I live within my means. Didn't used to, but now I do. If I use a credit card, I pay it all off by the end of the month -- or in the case of emergency bathroom renovations (tile was coming all up out of the floor) -- two months. Debt is being paid down. I have great credit -- score in the 760s. In fact, I hustled with some extra stuff over the past two years so she could stay home with the baby.

And I'm getting sick of defending myself. Yes, I love the Skins. No, they're not more important than the marriage, but if I have to defy her on this one issue, she'll get over it.

It's NOT the financial stress... trust me. That's a minor issue. Stop reading into it. It's the argument over principles. I value the Skins and see this as non-negotiable. She does not. I've bent on plenty else. Not bending here.

If I ever split with my wife, it won't be over money. My ONLY goal is to get her to leave me alone about this.

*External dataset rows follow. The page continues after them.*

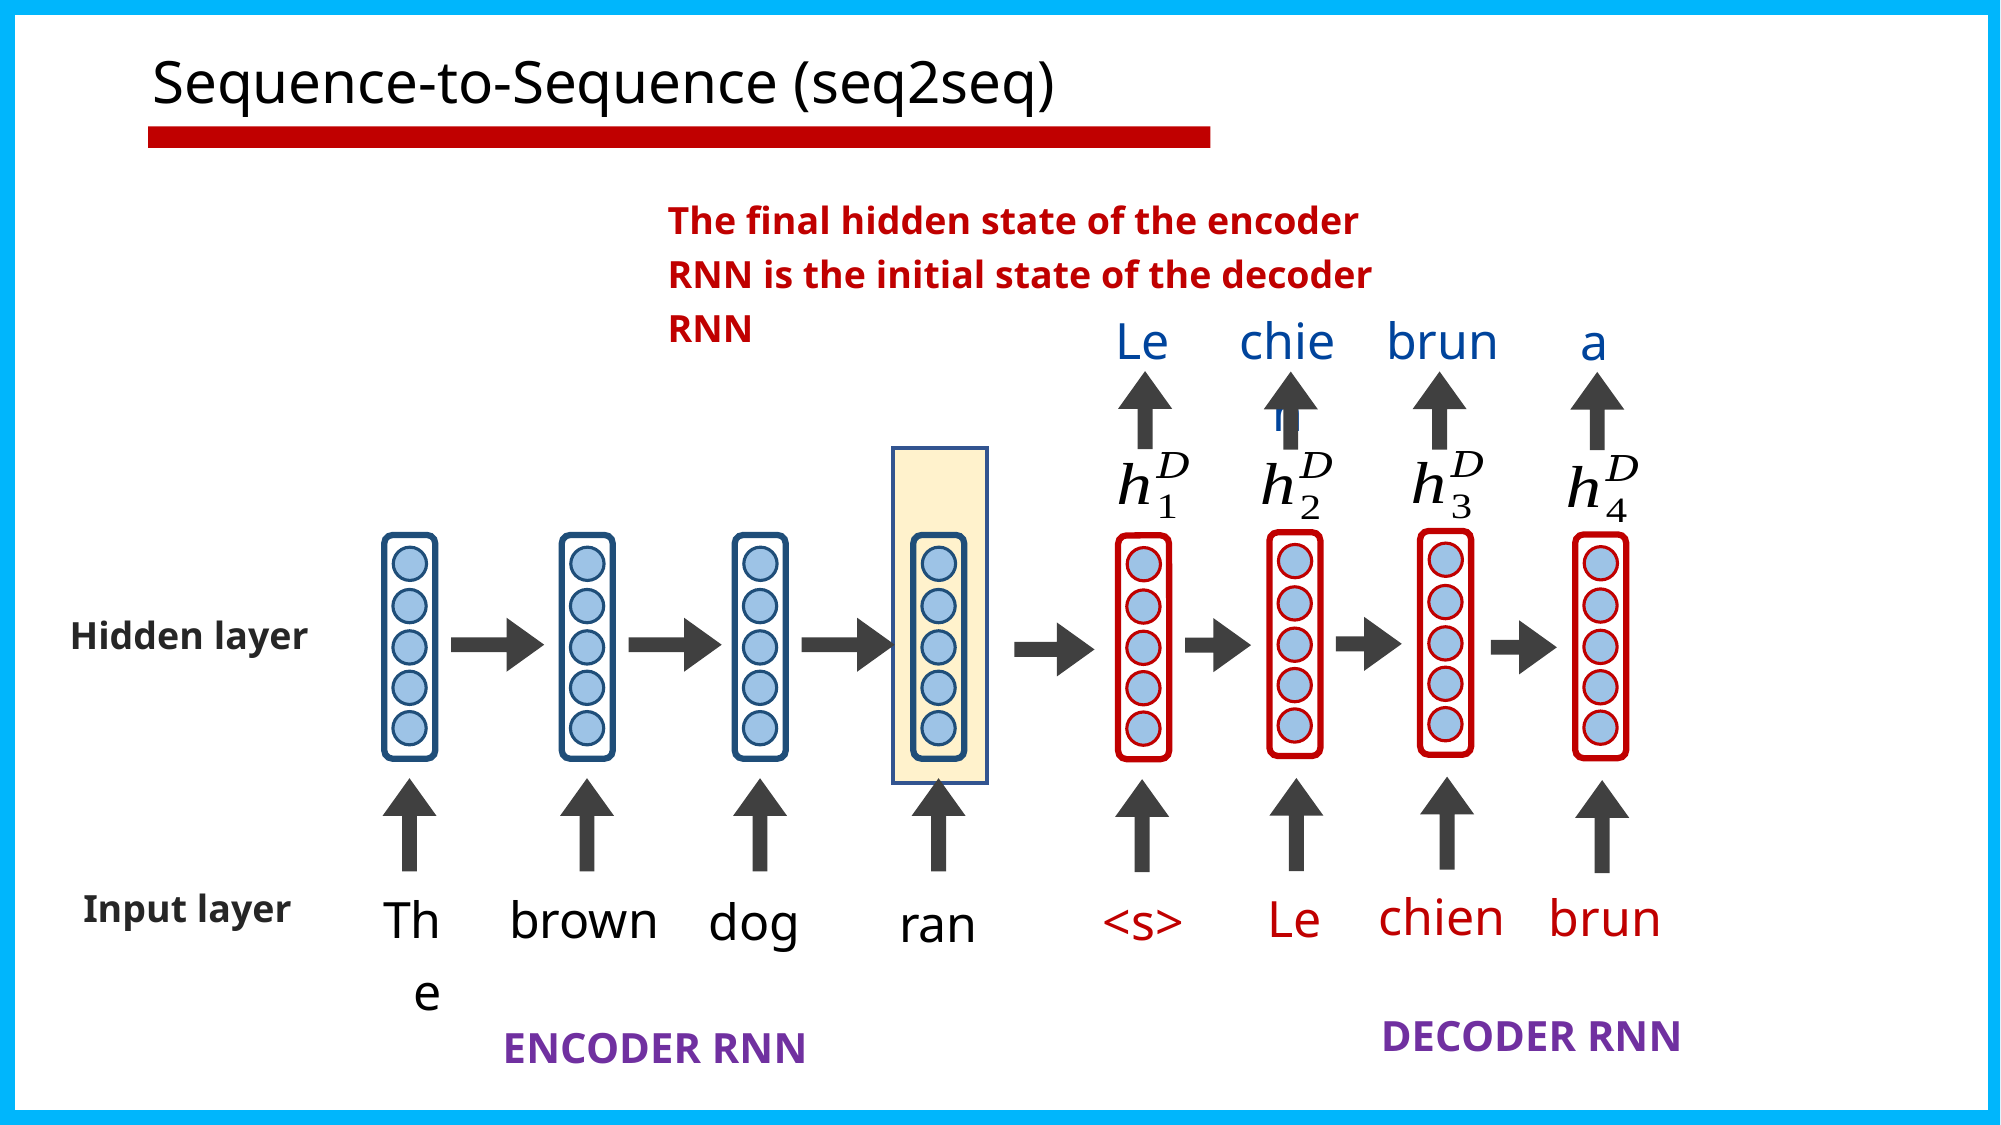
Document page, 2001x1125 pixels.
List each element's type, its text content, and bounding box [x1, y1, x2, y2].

text_box a [1518, 290, 1670, 374]
text_box brun [1367, 290, 1518, 373]
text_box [1182, 618, 1407, 670]
text_box brown [482, 868, 686, 952]
text_box Le [1066, 340, 1212, 373]
text_box Input layer [55, 868, 307, 947]
text_box [148, 236, 1878, 991]
text_box [856, 615, 864, 621]
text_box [475, 621, 648, 673]
text_box Hidden layer [38, 595, 324, 673]
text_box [297, 621, 475, 673]
text_box dog [652, 871, 857, 954]
text_box brun [1503, 866, 1708, 950]
text_box [731, 776, 790, 871]
text_box chien [1340, 866, 1503, 949]
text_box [1488, 620, 1713, 672]
text_box [1113, 777, 1172, 871]
text_box [1267, 776, 1326, 868]
text_box ran [836, 873, 1041, 956]
title Sequence-to-Sequence (seq2seq) [137, 45, 1605, 236]
text_box [380, 776, 439, 868]
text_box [1333, 617, 1558, 669]
text_box <s> [1067, 871, 1219, 954]
text_box DECODER RNN [1321, 991, 1743, 1070]
text_box The [341, 868, 457, 952]
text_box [1031, 621, 1256, 673]
text_box [1568, 370, 1627, 452]
text_box [1261, 369, 1320, 451]
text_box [648, 621, 826, 673]
text_box [909, 776, 968, 873]
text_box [826, 621, 1031, 673]
text_box [1573, 778, 1632, 875]
text_box [558, 776, 617, 868]
text_box [1055, 673, 1064, 679]
text_box ENCODER RNN [444, 1004, 866, 1082]
text_box [1410, 369, 1469, 451]
text_box [1116, 369, 1175, 451]
text_box [505, 615, 513, 621]
text_box [1418, 774, 1477, 871]
text_box chien [1212, 340, 1364, 373]
text_box The final hidden state of the encoder RNN is the initial state of the decoder RNN [652, 180, 1420, 340]
text_box [683, 615, 691, 621]
text_box Le [1219, 868, 1371, 951]
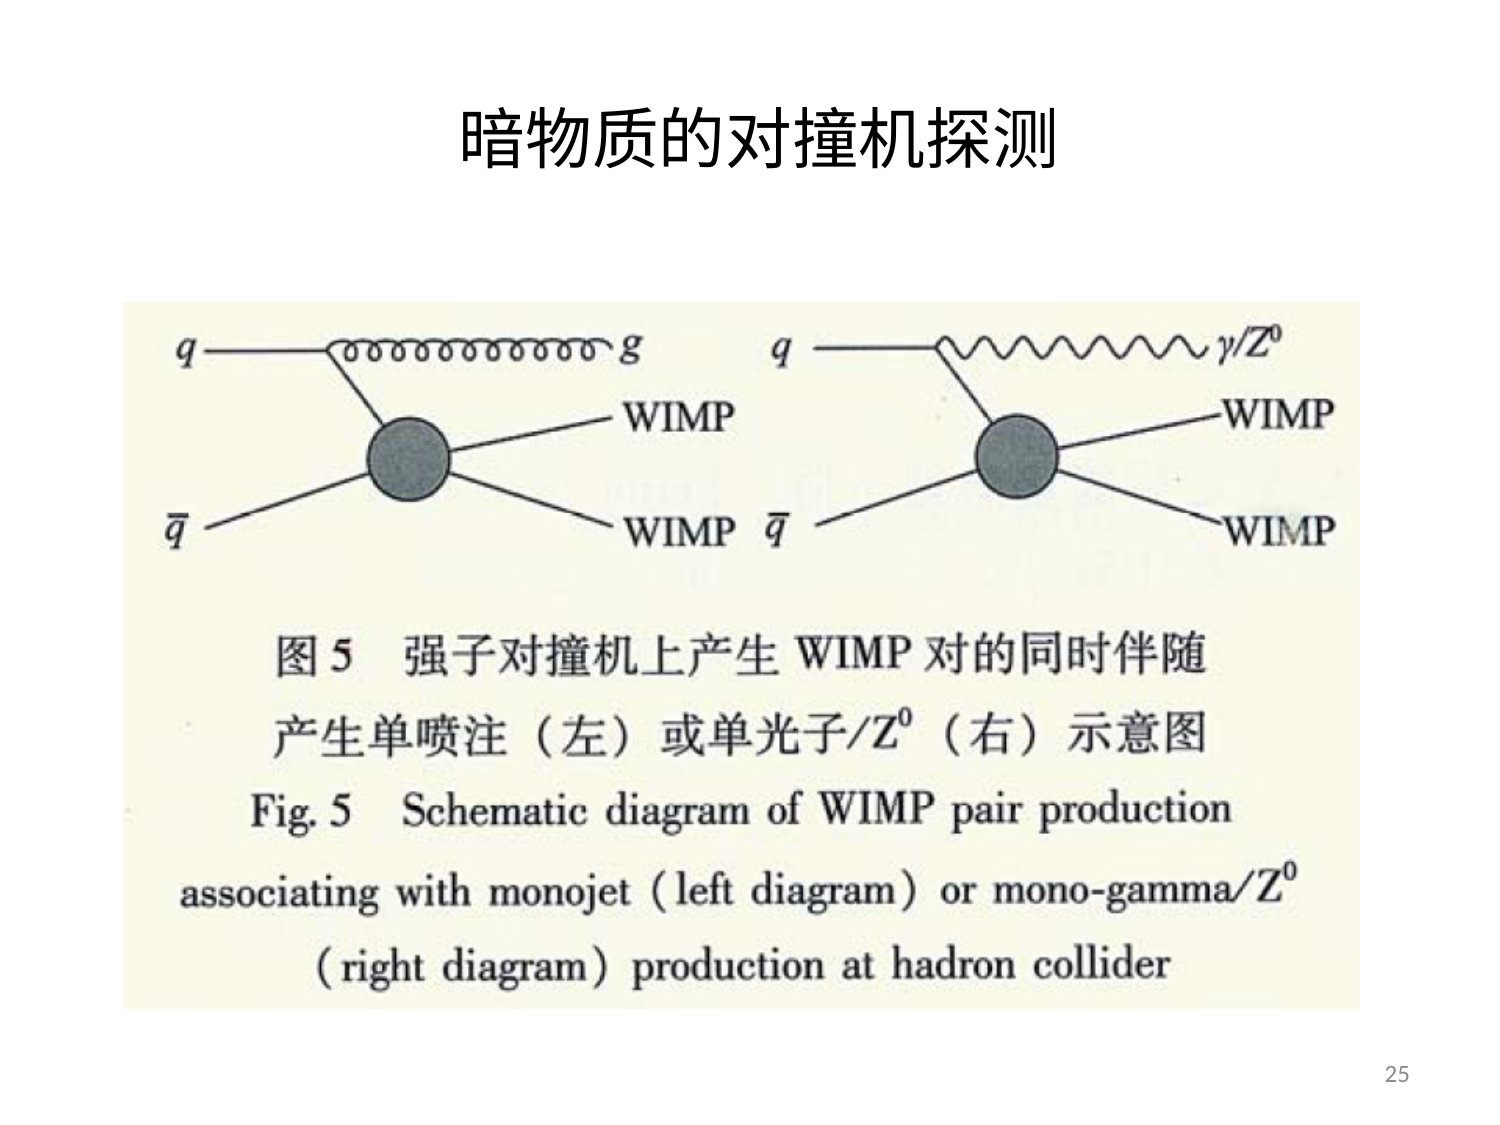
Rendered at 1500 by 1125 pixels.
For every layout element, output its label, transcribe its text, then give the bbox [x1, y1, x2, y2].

It is not about money, it is about values. Money does provide a service here as it allows us to compare complex values both in the present and across time. By going to the game you are communicating to her that you value the game more than you value your family. Constantly throwing the money issue in her face probably terrifies her in this case and many people hide their fear by lashing out. Watch out, I can't tell you the number of married women that have made passes at me because they were terrified. Given that she does little income-generating work outside the home, she may also feel a bit of the "kept woman syndrome" and nothing is as useless as a kept woman except maybe a kept man. She could be trying to exert the only control she believes she has on the situation.